## Exercise inputs:
━━━
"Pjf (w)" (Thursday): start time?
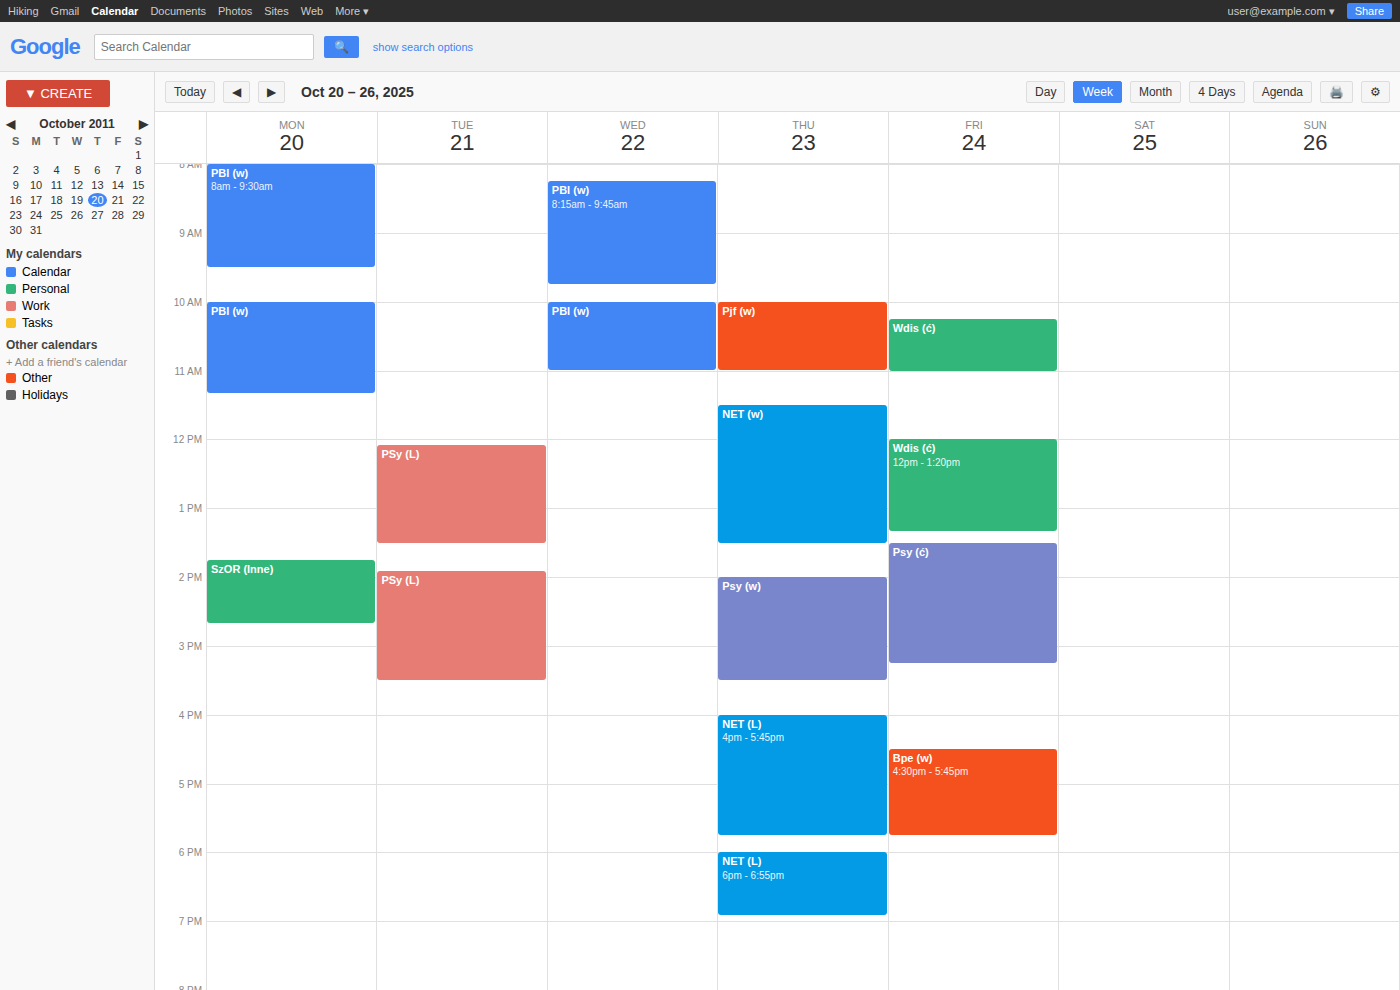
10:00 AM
━━━
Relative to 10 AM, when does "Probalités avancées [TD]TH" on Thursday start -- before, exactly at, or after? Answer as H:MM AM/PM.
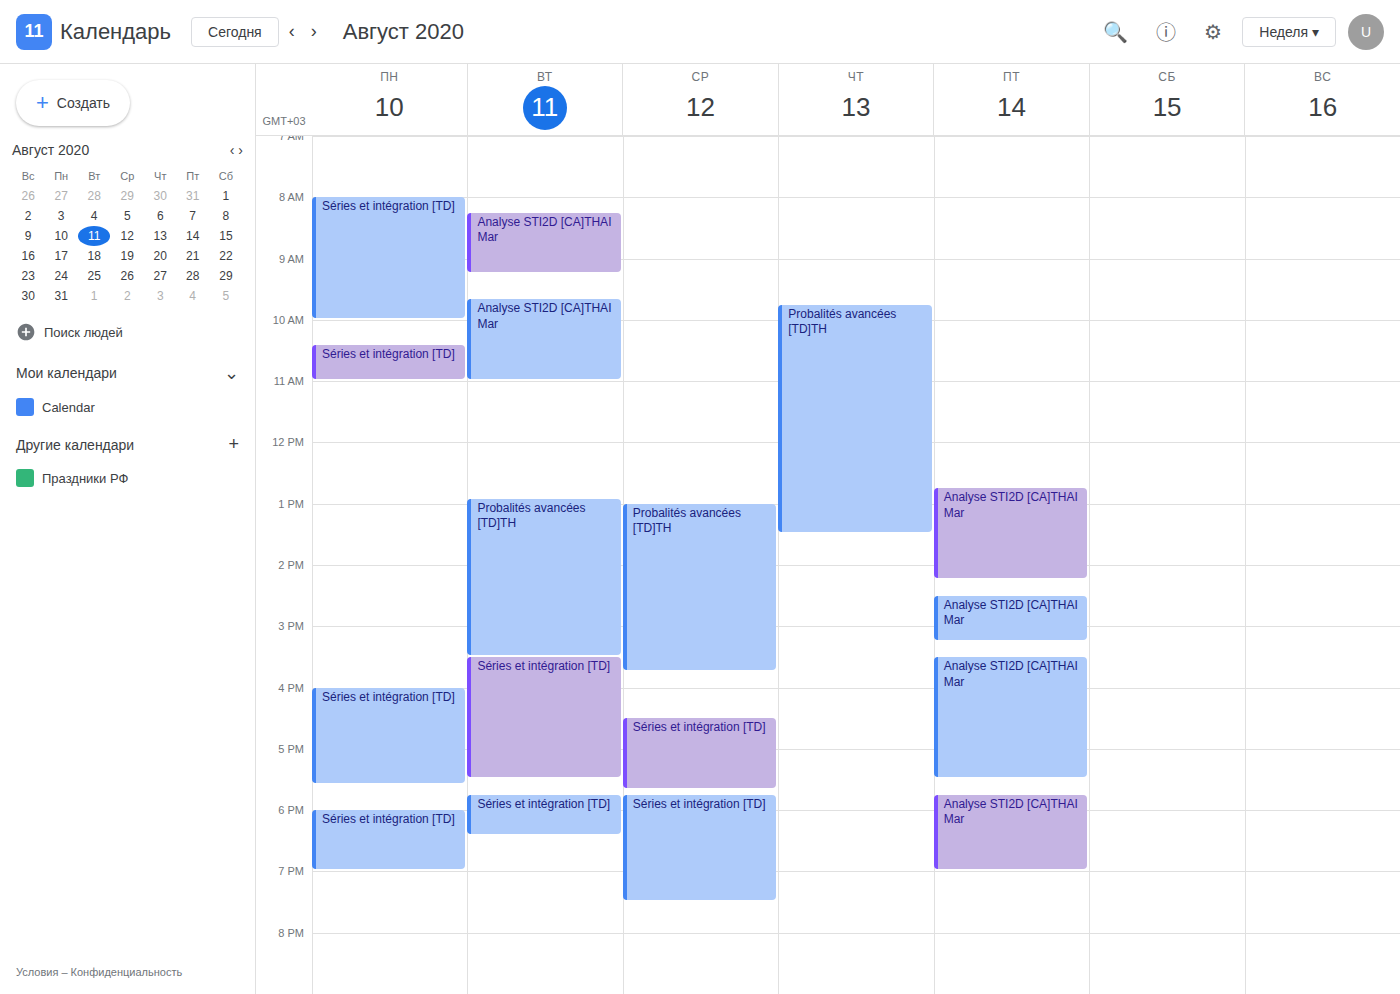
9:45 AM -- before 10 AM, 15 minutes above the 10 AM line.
━━━
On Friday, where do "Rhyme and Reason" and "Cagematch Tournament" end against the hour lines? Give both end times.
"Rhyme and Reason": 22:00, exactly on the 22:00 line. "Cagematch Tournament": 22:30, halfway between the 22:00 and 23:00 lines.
━━━
## Aim of the task:
Collect every line in the rows above that contains the string "lines", matching case exactly.

## Exercise output:
On Friday, where do "Rhyme and Reason" and "Cagematch Tournament" end against the hour lines? Give both end times.
"Rhyme and Reason": 22:00, exactly on the 22:00 line. "Cagematch Tournament": 22:30, halfway between the 22:00 and 23:00 lines.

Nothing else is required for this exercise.